What the task asks: Count up every line of the data in which "kerja" occurs. The reply is one number and nothing more.

Available records:
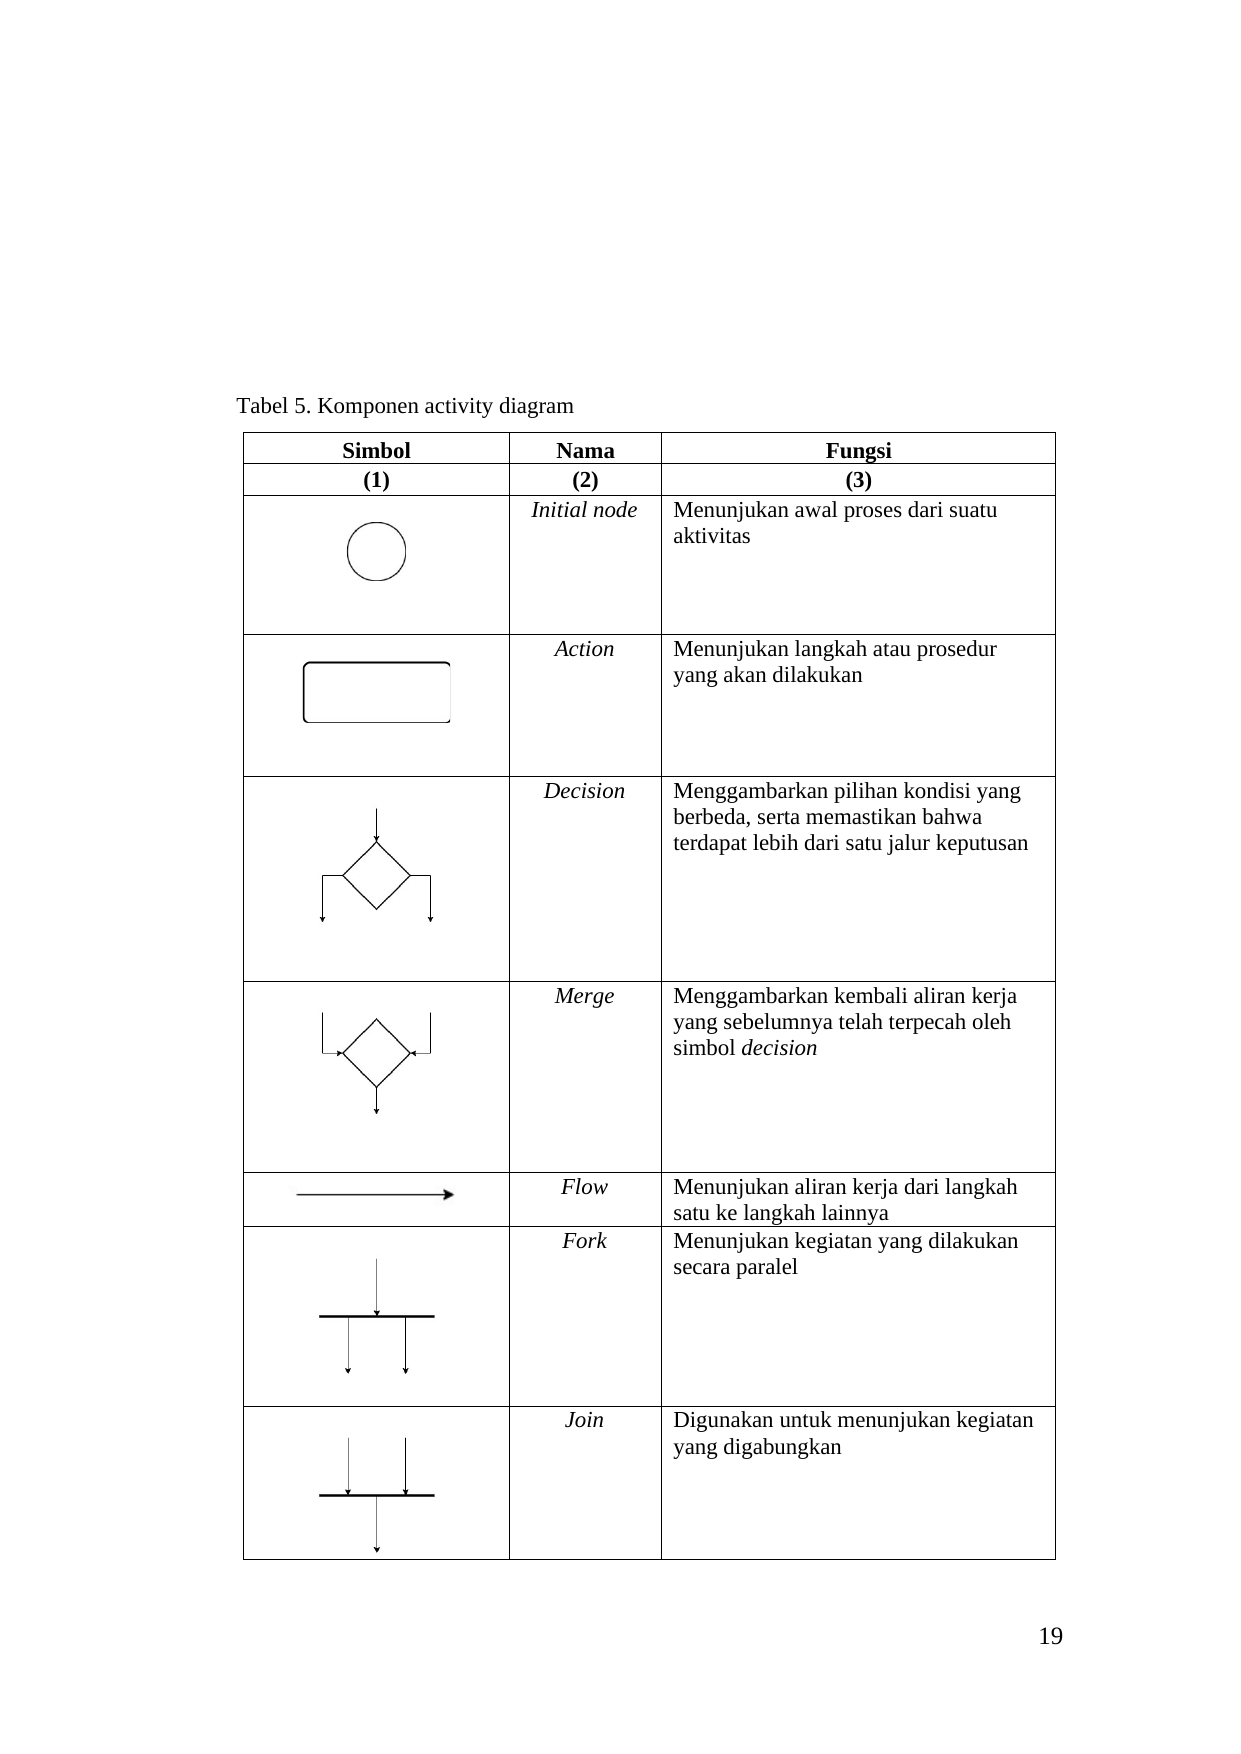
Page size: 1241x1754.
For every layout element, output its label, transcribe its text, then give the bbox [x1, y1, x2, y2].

picture [287, 1185, 465, 1206]
table_cell Menunjukan aliran kerja dari langkah satu ke langkah lainnya [662, 1173, 1055, 1226]
table_cell Decision [510, 777, 661, 981]
table_cell Menunjukan kegiatan yang dilakukan secara paralel [662, 1227, 1055, 1406]
picture [317, 1432, 436, 1559]
table_header Fungsi [662, 433, 1055, 463]
table_cell (2) [510, 464, 661, 494]
table_cell Menggambarkan pilihan kondisi yang berbeda, serta memastikan bahwa terdapat lebih dari satu jalur keputusan [662, 777, 1055, 981]
table_cell Menunjukan langkah atau prosedur yang akan dilakukan [662, 635, 1055, 776]
table_cell Initial node [510, 496, 661, 634]
table_cell Merge [510, 982, 661, 1172]
picture [317, 803, 436, 928]
table_cell (1) [244, 464, 509, 494]
picture [317, 1253, 436, 1380]
table_cell Join [510, 1407, 661, 1559]
table_cell [244, 496, 509, 634]
table_cell Menggambarkan kembali aliran kerja yang sebelumnya telah terpecah oleh simbol decision [662, 982, 1055, 1172]
table_cell (3) [662, 464, 1055, 494]
table_cell Digunakan untuk menunjukan kegiatan yang digabungkan [662, 1407, 1055, 1559]
picture [317, 1008, 436, 1120]
picture [302, 661, 451, 723]
picture [346, 522, 406, 581]
table_cell Menunjukan awal proses dari suatu aktivitas [662, 496, 1055, 634]
table_header Nama [510, 433, 661, 463]
table_cell [244, 777, 509, 981]
table_cell [244, 982, 509, 1172]
table_cell Action [510, 635, 661, 776]
text Tabel 5. Komponen activity diagram [236, 393, 1063, 419]
table_header Simbol [244, 433, 509, 463]
table_cell [244, 1407, 509, 1559]
table_cell [244, 1227, 509, 1406]
table_cell Fork [510, 1227, 661, 1406]
table_cell [244, 635, 509, 776]
table_cell Flow [510, 1173, 661, 1226]
table_cell [244, 1173, 509, 1226]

Response box: 2